Superior is a white-skinned, white-fleshed, mid-season potato variety. It was released by the University of Wisconsin potato breeding program in 1962, and is not under plant variety protection. It is a progeny of a cross between 'B96-56' and 'M59.44' and was first grown in 1951. 'B96-56' was also a parent of Kennebec. Like the potato variety Atlantic, Superior is widely grown for potato chip manufacturing right off the field and marketable yields are fairly high.

Botanical features
 Self-fertile
 Tubers (potatoes) are oval to round with medium-depth eyes.
 Tuber skin is white and may become lightly russeted as it matures.
 Flesh is white and has a high specific gravity.

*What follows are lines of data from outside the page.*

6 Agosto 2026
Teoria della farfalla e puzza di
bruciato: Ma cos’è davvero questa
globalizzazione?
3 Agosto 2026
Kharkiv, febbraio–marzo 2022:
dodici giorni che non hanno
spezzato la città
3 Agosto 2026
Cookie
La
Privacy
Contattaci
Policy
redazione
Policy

 The plants are medium height
 Reddish purple stems
 Terminal leaflets are short and ovate
 Primary leaflets are thick and arched
 Flowers have white tips
 Sprouts are dark purple

Agricultural features 
 High yields, it is used for potato chips, but grows best in cool climates. 
 It has moderate resistance to common scab and Verticillium wilt
 It is generally free from defects such as growth cracks, greening, secondary growth, heat necrosis, hollow heart, and vascular discoloration in tubers, but is susceptible to potato virus Y, potato virus X, and late blight.